Guido Donegani (26 March 1877 in Livorno – 16 April 1947 in Bordighera), was a prominent Italian engineer, businessman and politician. He was CEO and President of the Italian chemical industrial giant Montecatini from 1910-1945. Due to his support to the Fascist regime of Benito Mussolini he was arrested at the end of the Second World War, but acquitted of charges of collaboration.

Donegani was born in the port city Livorno. The Donegani family was part of the Livorno business elite involved in maritime transport and import and export activities. He studied industrial engineering at the Polytechnic University of Turin where he graduated in 1901. The next year he was elected in the provincial council of Livorno.

After he had lost his wife, Anna Coppa, a few months after their marriage in 1904, he became the Commissioner of Public Works of the City of Livorno (1905-1908) in which capacity he helped to solve the long-standing problem of water supply in the city.

Both his father Giovan Battista Donegani and his uncle Giulio Donegani were involved in the Montecatini Mining Company (Società Minerarie Montecatini), which had been founded in 1888 at Montecatini Val di Cecina in Tuscany and was active in mining copper pyrite.
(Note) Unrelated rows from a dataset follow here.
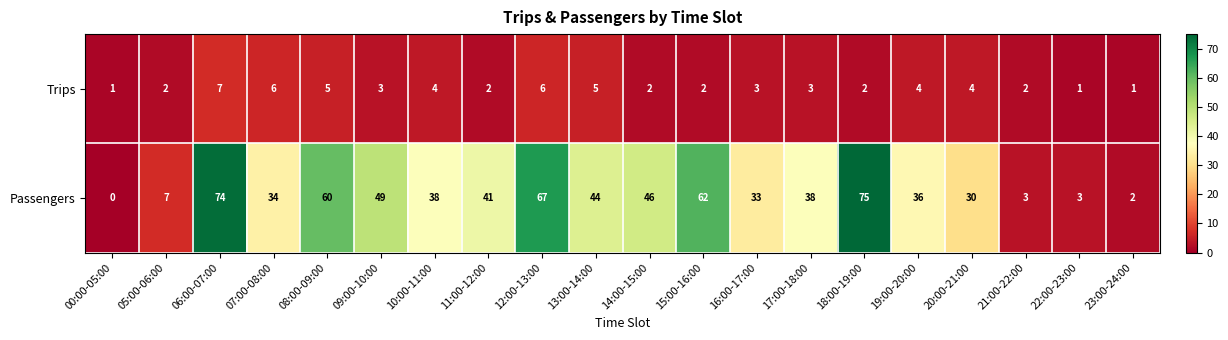

Which series has the widest spread of values?

Passengers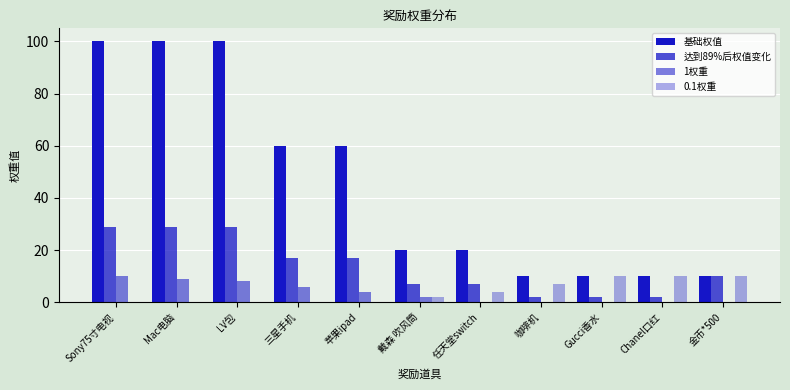

At which label does 达到89%后权值变化 first exceed 10?

Sony75寸电视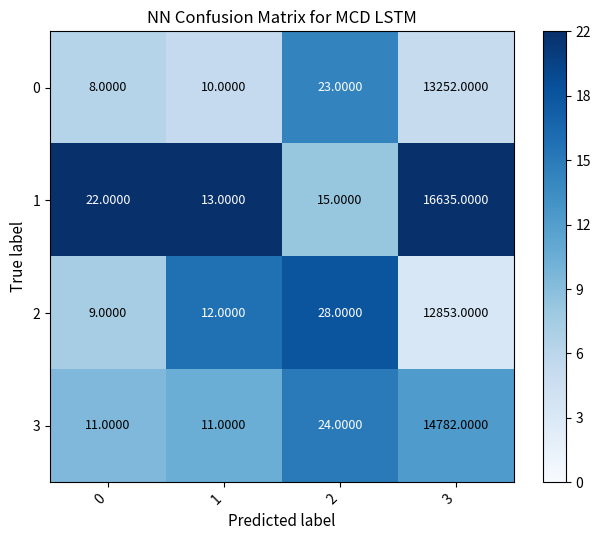

What is the average value of the 3 series?

3707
Through a series of complicated agreements with Italian banks and French investor groups, the Donegani’s exercised a decisive role in the ownership of Montecatini.

In 1910, after the death of his father and the acquisition of Unione piriti – the major Italian pyrite producer – Guido Donegani became the CEO of the company. The same year he moved the headquarters of the company from Livorno to Milan. From that time until 1945 the fate of Donegani and Montecatini would become inseparable. He became Chairman of the Board of the company in 1918.

Under the dynamic leadership of Donegani, Montecatini would become the largest chemical company in Italy in the Interbellum. During World War I, the company acquired a decisive interest in the production of sulphuric acid, an important ingredient for the production of gunpowder. Montecatini also diversified into power stations and acquired the two largest produces of super-phosphates in Italy to become the countries leading fertilizer producer. In the decade 1910-20 over 40 plants producing fertilizers and essential chemicals were established in Italy, controlling respectively 70 and 60% of the domestic market of super-phosphates and sulfuric acid.